WORK REQUEST:
Reproduce each record exactly. The pictures should be skipped.

Top of DATA IN THIS EXERCISE

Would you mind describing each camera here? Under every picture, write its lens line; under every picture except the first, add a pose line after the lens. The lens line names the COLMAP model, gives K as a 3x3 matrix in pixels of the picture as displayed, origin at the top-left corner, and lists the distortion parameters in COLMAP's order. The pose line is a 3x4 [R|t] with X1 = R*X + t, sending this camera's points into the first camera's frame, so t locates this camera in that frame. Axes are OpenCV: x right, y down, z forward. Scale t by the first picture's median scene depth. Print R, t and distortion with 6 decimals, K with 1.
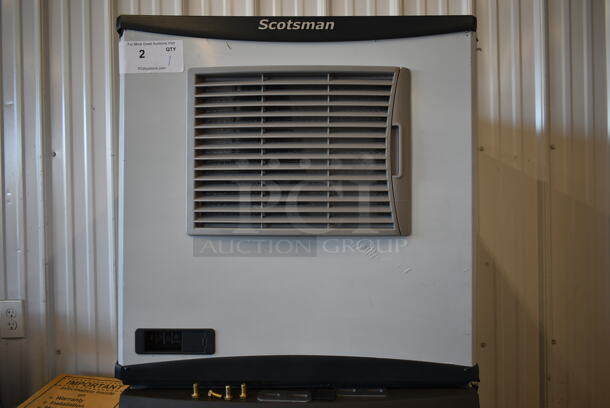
lens RADIAL K [[476.7, 0, 305.9], [0, 476.7, 204.8], [0, 0, 1]] dist [-0.006315, -0.009802]
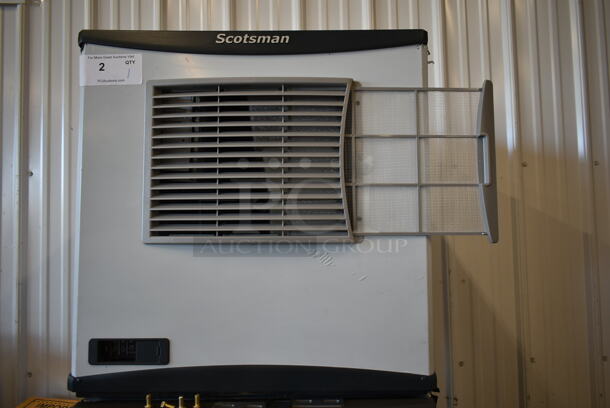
lens RADIAL K [[476.7, 0, 303.5], [0, 476.7, 201.1], [0, 0, 1]] dist [-0.006315, -0.009802]
pose [[0.999947, -0.004550, 0.009271, 0.079170], [0.005127, 0.997987, -0.063216, 0.038680], [-0.008965, 0.063260, 0.997957, -0.008981]]
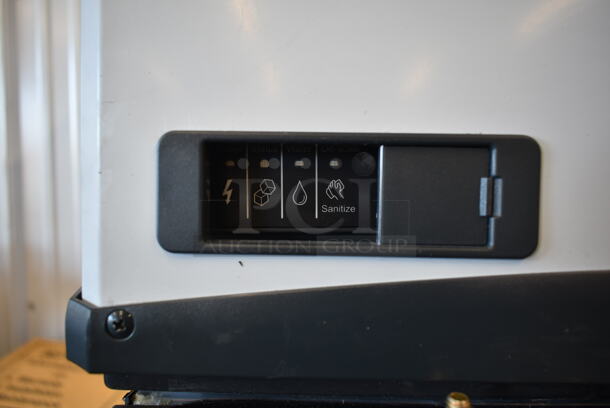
lens RADIAL K [[476.7, 0, 306.3], [0, 476.7, 200.0], [0, 0, 1]] dist [-0.006315, -0.009802]
pose [[0.999778, 0.011043, -0.017959, -0.286449], [-0.010155, 0.998756, 0.048823, 0.276256], [0.018476, -0.048630, 0.998646, 0.783218]]
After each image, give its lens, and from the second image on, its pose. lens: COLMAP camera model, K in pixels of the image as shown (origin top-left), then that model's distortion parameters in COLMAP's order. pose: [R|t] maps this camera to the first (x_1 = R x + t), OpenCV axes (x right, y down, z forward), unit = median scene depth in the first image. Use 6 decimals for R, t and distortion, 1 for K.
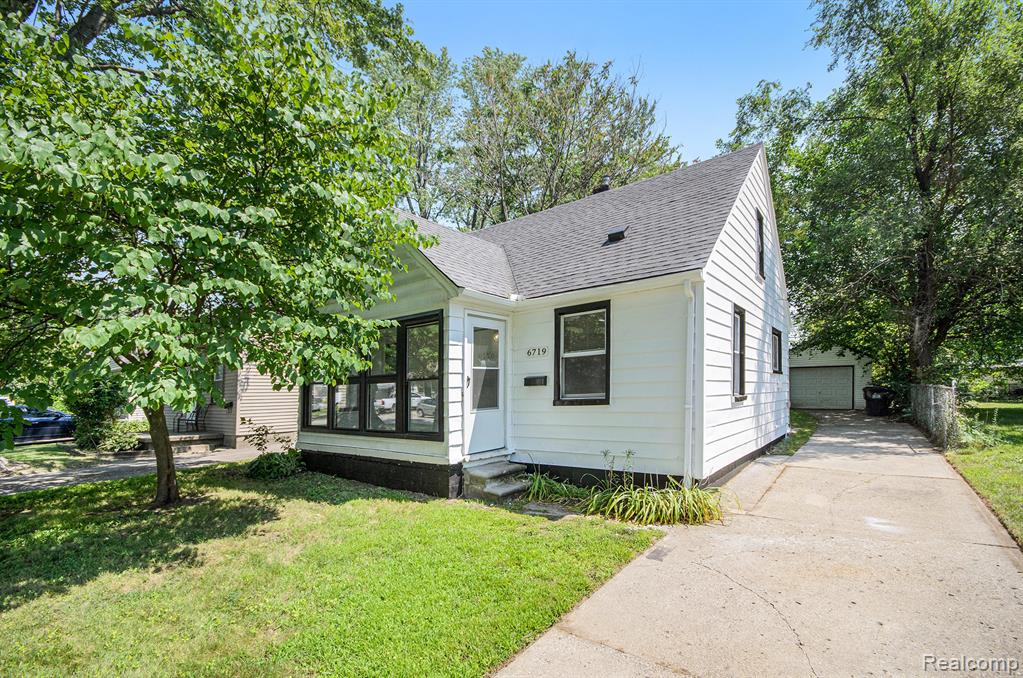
lens RADIAL K [[450.6, 0, 525.5], [0, 450.6, 355.1], [0, 0, 1]] dist [0.002667, -0.000100]
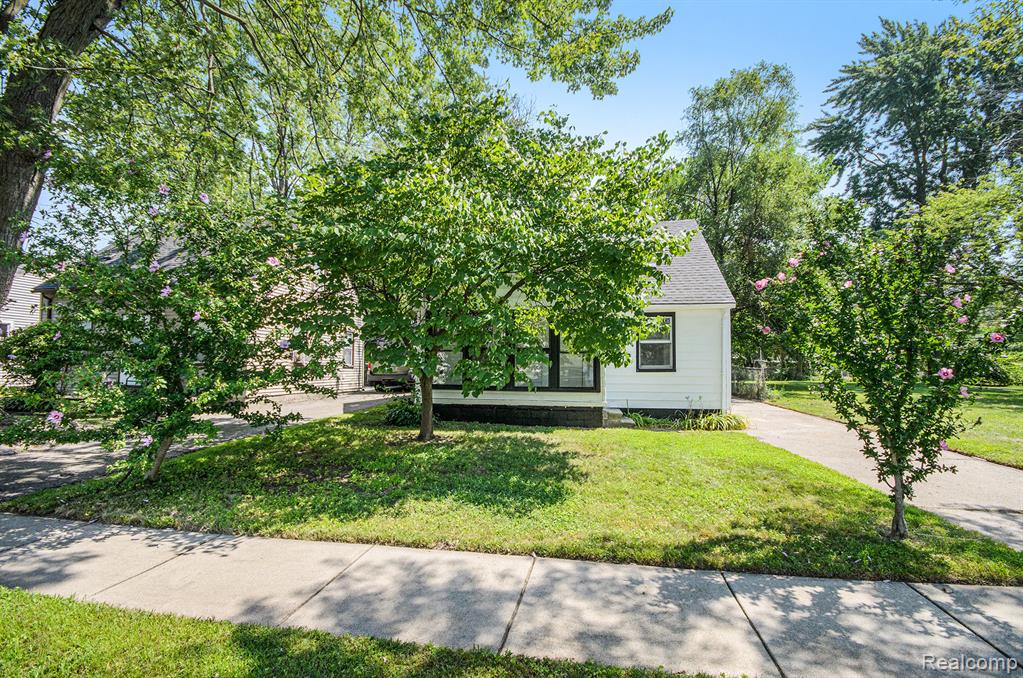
lens RADIAL K [[450.6, 0, 525.5], [0, 450.6, 355.1], [0, 0, 1]] dist [0.002667, -0.000100]
pose [[0.874866, 0.039330, 0.482766, -1.225892], [-0.065015, 0.997214, 0.036579, 0.018108], [-0.479982, -0.063389, 0.874985, -0.272555]]
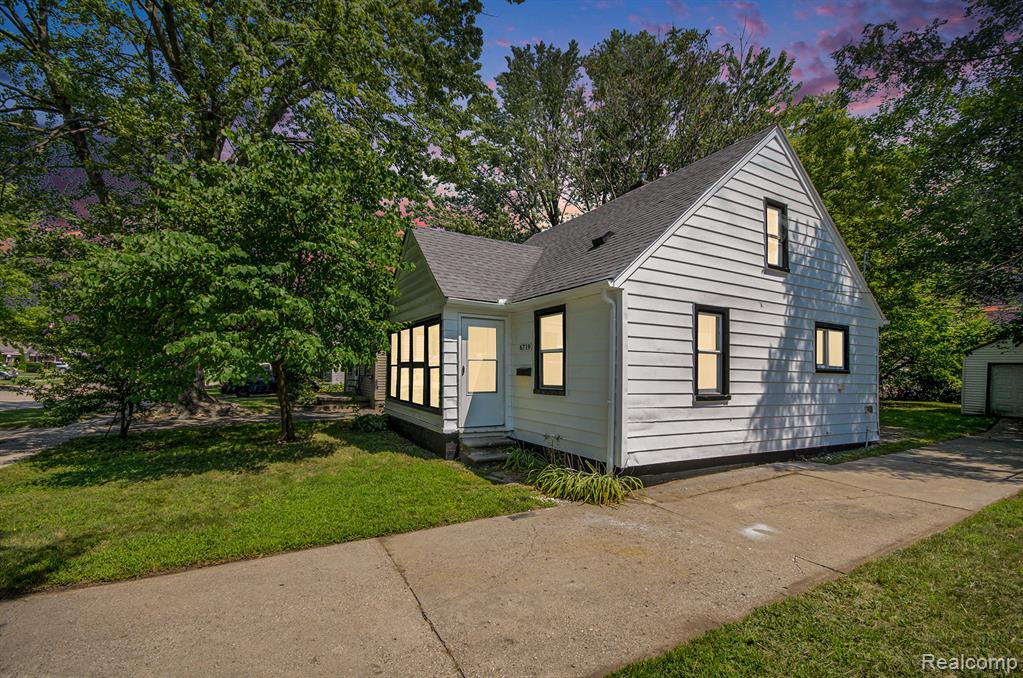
lens RADIAL K [[450.6, 0, 525.5], [0, 450.6, 355.1], [0, 0, 1]] dist [0.002667, -0.000100]
pose [[0.919553, 0.030137, -0.391809, 0.540501], [-0.011593, 0.998701, 0.049609, -0.049463], [0.392795, -0.041076, 0.918708, -0.092071]]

Bottom of DATA IN THIS EXERCISE

RESULT BELOW:
Would you mind describing each camera here? Under every picture, write its lens line; under every picture except the first, add a pose line after the lens. The lens line names the COLMAP model, gives K as a 3x3 matrix in pixels of the picture as displayed, origin at the top-left corner, and lists the distortion parameters in COLMAP's order. The pose line is a 3x4 [R|t] with X1 = R*X + t, sending this camera's points into the first camera's frame, so t locates this camera in that frame. Axes are OpenCV: x right, y down, z forward. Scale t by the first picture's median scene depth. Print R, t and distortion with 6 decimals, K with 1.
lens RADIAL K [[476.7, 0, 305.9], [0, 476.7, 204.8], [0, 0, 1]] dist [-0.006315, -0.009802]
lens RADIAL K [[476.7, 0, 303.5], [0, 476.7, 201.1], [0, 0, 1]] dist [-0.006315, -0.009802]
pose [[0.999947, -0.004550, 0.009271, 0.079170], [0.005127, 0.997987, -0.063216, 0.038680], [-0.008965, 0.063260, 0.997957, -0.008981]]
lens RADIAL K [[476.7, 0, 306.3], [0, 476.7, 200.0], [0, 0, 1]] dist [-0.006315, -0.009802]
pose [[0.999778, 0.011043, -0.017959, -0.286449], [-0.010155, 0.998756, 0.048823, 0.276256], [0.018476, -0.048630, 0.998646, 0.783218]]
After each image, give its lens, and from the second image on, its pose. lens: COLMAP camera model, K in pixels of the image as shown (origin top-left), then that model's distortion parameters in COLMAP's order. pose: [R|t] maps this camera to the first (x_1 = R x + t), OpenCV axes (x right, y down, z forward), unit = median scene depth in the first image. Use 6 decimals for R, t and distortion, 1 for K.
lens RADIAL K [[450.6, 0, 525.5], [0, 450.6, 355.1], [0, 0, 1]] dist [0.002667, -0.000100]
lens RADIAL K [[450.6, 0, 525.5], [0, 450.6, 355.1], [0, 0, 1]] dist [0.002667, -0.000100]
pose [[0.874866, 0.039330, 0.482766, -1.225892], [-0.065015, 0.997214, 0.036579, 0.018108], [-0.479982, -0.063389, 0.874985, -0.272555]]
lens RADIAL K [[450.6, 0, 525.5], [0, 450.6, 355.1], [0, 0, 1]] dist [0.002667, -0.000100]
pose [[0.919553, 0.030137, -0.391809, 0.540501], [-0.011593, 0.998701, 0.049609, -0.049463], [0.392795, -0.041076, 0.918708, -0.092071]]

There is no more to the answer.